## [EXERCISE GOAL]
Lines with the word "might" in them are the ones to copy from the records.

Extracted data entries
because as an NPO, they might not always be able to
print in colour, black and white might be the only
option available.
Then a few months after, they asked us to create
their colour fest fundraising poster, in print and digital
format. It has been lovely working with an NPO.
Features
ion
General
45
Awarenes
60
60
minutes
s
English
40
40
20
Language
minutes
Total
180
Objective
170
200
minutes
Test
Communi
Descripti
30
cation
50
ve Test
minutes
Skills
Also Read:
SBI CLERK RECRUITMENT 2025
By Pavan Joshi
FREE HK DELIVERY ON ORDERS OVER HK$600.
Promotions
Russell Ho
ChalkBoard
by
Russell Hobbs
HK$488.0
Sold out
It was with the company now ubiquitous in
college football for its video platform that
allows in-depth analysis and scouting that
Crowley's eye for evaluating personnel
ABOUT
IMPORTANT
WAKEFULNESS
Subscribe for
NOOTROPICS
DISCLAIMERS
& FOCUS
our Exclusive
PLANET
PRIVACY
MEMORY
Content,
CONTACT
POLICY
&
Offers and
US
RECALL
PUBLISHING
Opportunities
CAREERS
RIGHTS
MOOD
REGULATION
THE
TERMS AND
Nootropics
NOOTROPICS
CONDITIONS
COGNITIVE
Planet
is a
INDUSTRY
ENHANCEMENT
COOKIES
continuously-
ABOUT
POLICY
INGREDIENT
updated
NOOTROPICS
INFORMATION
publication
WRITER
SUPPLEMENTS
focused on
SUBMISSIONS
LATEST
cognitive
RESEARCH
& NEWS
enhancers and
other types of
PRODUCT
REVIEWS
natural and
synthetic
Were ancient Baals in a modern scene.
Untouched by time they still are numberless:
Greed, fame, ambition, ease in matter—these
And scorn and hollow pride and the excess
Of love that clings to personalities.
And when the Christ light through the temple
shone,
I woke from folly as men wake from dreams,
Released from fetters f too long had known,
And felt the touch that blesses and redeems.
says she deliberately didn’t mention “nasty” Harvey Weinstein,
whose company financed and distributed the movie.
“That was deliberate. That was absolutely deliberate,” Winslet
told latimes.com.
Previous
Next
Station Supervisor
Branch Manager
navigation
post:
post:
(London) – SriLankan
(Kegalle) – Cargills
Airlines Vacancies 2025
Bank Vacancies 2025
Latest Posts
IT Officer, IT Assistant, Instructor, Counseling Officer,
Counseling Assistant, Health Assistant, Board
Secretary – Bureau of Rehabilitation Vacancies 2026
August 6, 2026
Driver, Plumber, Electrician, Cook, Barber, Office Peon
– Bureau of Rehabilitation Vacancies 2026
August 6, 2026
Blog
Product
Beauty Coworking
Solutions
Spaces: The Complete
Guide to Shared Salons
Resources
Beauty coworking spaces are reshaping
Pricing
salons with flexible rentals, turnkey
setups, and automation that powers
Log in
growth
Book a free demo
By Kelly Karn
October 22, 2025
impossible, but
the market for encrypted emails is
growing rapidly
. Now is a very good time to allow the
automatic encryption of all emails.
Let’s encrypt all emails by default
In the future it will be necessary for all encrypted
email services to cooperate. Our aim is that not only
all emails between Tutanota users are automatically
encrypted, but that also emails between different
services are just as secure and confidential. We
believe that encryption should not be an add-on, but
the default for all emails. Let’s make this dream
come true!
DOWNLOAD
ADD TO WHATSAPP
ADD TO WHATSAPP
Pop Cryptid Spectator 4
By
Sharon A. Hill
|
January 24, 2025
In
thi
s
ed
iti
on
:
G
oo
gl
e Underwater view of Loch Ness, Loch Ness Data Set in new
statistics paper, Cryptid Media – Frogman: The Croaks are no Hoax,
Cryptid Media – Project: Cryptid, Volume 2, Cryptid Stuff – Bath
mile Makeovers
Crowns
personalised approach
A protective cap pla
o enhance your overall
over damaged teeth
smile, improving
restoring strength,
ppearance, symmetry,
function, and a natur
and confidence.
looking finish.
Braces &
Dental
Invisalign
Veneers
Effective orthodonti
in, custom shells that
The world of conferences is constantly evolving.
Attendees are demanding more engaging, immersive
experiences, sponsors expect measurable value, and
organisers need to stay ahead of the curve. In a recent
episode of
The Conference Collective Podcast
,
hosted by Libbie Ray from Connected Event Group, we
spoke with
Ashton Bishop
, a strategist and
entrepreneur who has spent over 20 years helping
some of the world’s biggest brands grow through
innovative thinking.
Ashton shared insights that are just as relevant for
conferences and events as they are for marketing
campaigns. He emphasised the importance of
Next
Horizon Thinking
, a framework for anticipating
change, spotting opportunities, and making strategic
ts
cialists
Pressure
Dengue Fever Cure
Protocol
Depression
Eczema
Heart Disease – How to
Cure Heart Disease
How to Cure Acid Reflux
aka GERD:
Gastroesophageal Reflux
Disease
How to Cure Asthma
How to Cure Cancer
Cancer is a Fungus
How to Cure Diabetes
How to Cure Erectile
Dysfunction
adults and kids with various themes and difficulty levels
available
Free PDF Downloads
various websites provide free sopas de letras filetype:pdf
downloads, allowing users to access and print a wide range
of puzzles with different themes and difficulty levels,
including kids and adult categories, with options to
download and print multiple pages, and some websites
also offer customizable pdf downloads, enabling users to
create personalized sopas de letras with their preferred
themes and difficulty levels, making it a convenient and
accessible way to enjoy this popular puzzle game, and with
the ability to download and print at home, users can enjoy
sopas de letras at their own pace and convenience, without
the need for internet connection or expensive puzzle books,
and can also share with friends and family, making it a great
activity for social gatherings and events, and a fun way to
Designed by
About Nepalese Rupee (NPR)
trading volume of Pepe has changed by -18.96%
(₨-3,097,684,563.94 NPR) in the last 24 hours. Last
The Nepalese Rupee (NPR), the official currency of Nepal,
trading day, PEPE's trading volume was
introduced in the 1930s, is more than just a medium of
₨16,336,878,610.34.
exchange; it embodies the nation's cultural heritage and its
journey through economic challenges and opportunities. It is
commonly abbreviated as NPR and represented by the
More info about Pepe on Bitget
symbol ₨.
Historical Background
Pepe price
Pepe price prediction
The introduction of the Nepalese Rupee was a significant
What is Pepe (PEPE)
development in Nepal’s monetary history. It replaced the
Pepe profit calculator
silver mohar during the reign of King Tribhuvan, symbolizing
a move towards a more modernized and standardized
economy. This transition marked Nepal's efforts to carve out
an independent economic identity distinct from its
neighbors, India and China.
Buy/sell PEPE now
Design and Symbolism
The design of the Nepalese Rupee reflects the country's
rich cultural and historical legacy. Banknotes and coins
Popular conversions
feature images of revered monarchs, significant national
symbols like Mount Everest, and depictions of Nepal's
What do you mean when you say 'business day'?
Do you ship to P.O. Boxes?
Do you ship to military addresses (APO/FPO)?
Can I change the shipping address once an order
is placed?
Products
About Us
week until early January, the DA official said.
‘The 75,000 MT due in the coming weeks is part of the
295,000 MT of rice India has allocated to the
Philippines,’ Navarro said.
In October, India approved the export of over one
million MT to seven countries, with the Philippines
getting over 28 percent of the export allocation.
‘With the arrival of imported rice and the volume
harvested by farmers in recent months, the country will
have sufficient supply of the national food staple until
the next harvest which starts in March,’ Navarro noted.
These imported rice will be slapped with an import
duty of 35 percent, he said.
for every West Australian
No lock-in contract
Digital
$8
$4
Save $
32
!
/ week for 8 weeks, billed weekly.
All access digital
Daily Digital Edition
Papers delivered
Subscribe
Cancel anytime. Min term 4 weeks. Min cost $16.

## [SOLUTION FOR THIS TASK]
because as an NPO, they might not always be able to
print in colour, black and white might be the only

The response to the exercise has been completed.